Given information Block Start

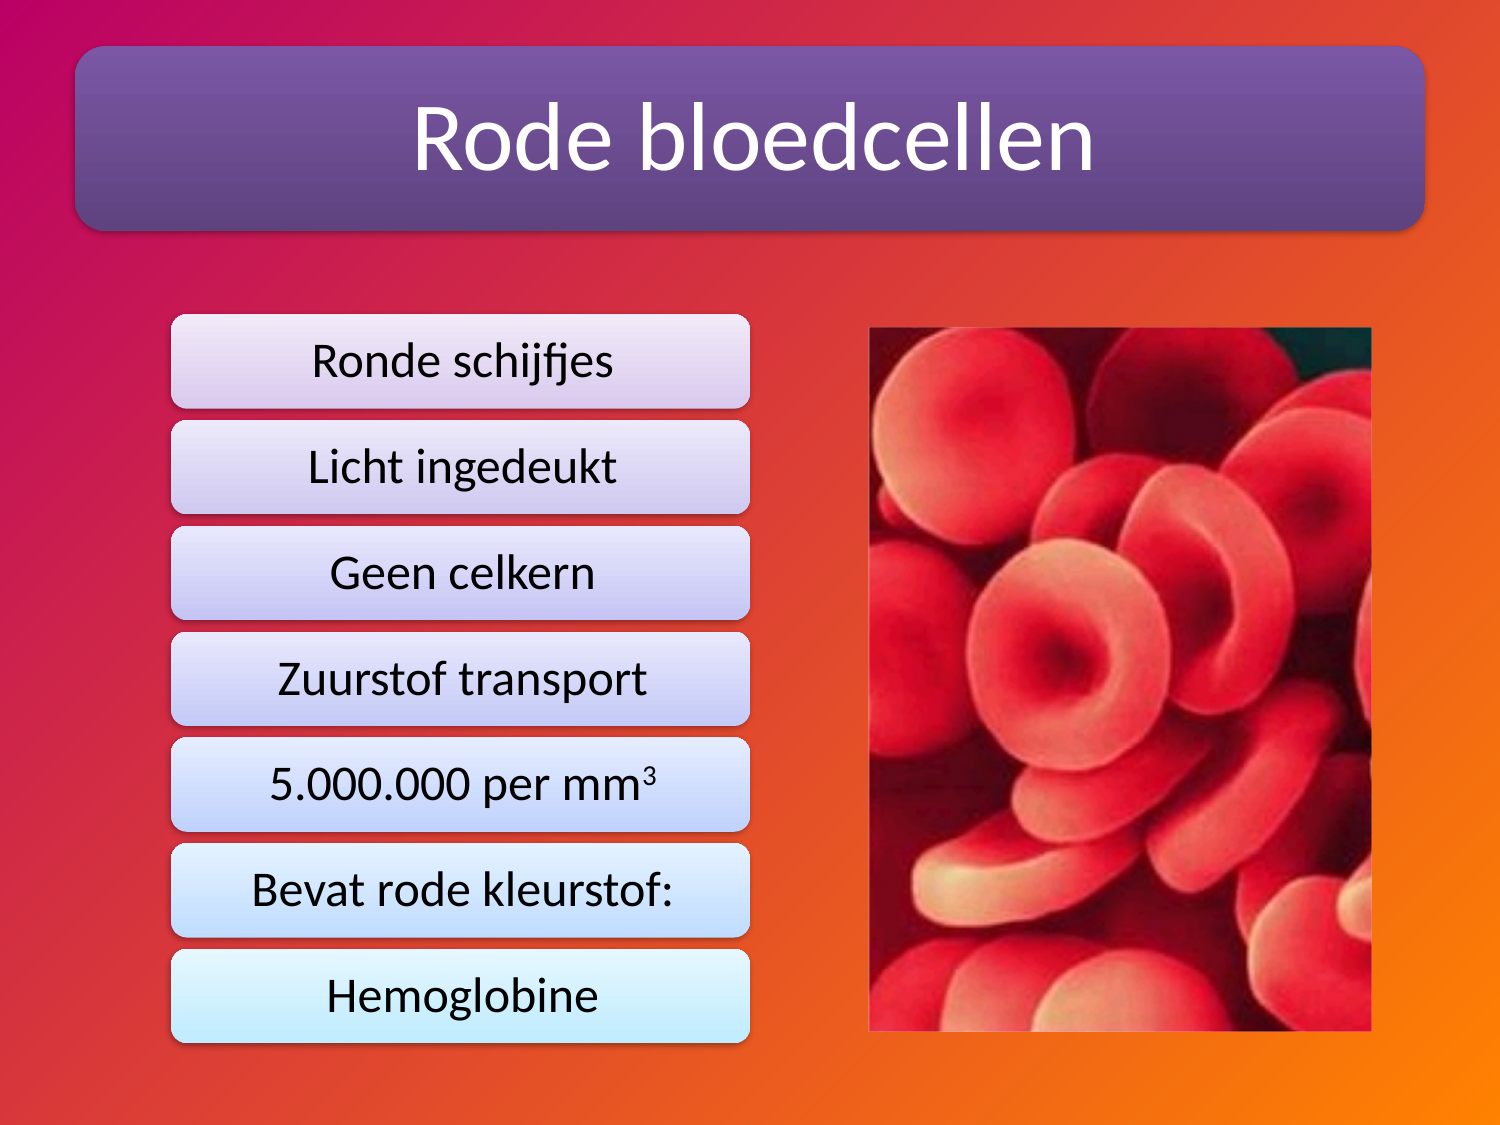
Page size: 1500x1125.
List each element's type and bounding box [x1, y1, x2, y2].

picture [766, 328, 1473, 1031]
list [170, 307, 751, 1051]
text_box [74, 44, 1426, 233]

Given information Block End

Activity ->
Without the pictures, write out every entry precisely as it appears.

Finished task ->
Page size: 1500x1125.
List each element's type and bounding box [x1, y1, x2, y2].

picture [766, 328, 1473, 1031]
list [170, 307, 751, 1051]
text_box [74, 44, 1426, 233]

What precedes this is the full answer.